# WHAT IS NEEDED
A verbatim reprint of the records below is what this exercise asks for.
◆ ◆ ◆
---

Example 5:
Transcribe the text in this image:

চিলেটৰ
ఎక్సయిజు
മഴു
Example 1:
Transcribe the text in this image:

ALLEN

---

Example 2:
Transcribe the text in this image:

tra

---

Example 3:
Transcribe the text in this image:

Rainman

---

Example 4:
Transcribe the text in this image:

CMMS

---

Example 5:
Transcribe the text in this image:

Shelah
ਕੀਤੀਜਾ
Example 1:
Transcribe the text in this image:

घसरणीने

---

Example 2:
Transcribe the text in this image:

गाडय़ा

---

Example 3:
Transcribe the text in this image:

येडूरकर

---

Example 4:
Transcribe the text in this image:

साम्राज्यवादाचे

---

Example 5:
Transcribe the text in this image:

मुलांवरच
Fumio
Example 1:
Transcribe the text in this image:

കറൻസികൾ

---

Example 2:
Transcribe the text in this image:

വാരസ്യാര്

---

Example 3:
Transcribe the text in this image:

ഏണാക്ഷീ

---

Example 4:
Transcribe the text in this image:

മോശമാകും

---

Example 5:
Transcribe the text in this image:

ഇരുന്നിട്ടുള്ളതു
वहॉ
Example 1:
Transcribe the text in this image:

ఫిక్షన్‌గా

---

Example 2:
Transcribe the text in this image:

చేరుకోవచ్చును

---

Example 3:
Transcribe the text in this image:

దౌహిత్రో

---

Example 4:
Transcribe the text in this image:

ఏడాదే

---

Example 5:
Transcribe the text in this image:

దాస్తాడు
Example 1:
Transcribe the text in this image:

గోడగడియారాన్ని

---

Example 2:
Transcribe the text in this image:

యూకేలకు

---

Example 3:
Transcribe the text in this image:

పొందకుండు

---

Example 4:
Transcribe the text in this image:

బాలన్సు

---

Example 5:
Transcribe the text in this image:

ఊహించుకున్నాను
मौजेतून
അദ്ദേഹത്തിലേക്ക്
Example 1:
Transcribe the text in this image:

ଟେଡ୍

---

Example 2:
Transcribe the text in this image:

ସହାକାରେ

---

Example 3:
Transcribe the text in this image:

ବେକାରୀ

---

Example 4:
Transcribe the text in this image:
◆ ◆ ◆
# PROBLEM SOLUTION
---

Example 5:
Transcribe the text in this image:

চিলেটৰ
ఎక్సయిజు
മഴു
Example 1:
Transcribe the text in this image:

ALLEN

---

Example 2:
Transcribe the text in this image:

tra

---

Example 3:
Transcribe the text in this image:

Rainman

---

Example 4:
Transcribe the text in this image:

CMMS

---

Example 5:
Transcribe the text in this image:

Shelah
ਕੀਤੀਜਾ
Example 1:
Transcribe the text in this image:

घसरणीने

---

Example 2:
Transcribe the text in this image:

गाडय़ा

---

Example 3:
Transcribe the text in this image:

येडूरकर

---

Example 4:
Transcribe the text in this image:

साम्राज्यवादाचे

---

Example 5:
Transcribe the text in this image:

मुलांवरच
Fumio
Example 1:
Transcribe the text in this image:

കറൻസികൾ

---

Example 2:
Transcribe the text in this image:

വാരസ്യാര്

---

Example 3:
Transcribe the text in this image:

ഏണാക്ഷീ

---

Example 4:
Transcribe the text in this image:

മോശമാകും

---

Example 5:
Transcribe the text in this image:

ഇരുന്നിട്ടുള്ളതു
वहॉ
Example 1:
Transcribe the text in this image:

ఫిక్షన్‌గా

---

Example 2:
Transcribe the text in this image:

చేరుకోవచ్చును

---

Example 3:
Transcribe the text in this image:

దౌహిత్రో

---

Example 4:
Transcribe the text in this image:

ఏడాదే

---

Example 5:
Transcribe the text in this image:

దాస్తాడు
Example 1:
Transcribe the text in this image:

గోడగడియారాన్ని

---

Example 2:
Transcribe the text in this image:

యూకేలకు

---

Example 3:
Transcribe the text in this image:

పొందకుండు

---

Example 4:
Transcribe the text in this image:

బాలన్సు

---

Example 5:
Transcribe the text in this image:

ఊహించుకున్నాను
मौजेतून
അദ്ദേഹത്തിലേക്ക്
Example 1:
Transcribe the text in this image:

ଟେଡ୍

---

Example 2:
Transcribe the text in this image:

ସହାକାରେ

---

Example 3:
Transcribe the text in this image:

ବେକାରୀ

---

Example 4:
Transcribe the text in this image:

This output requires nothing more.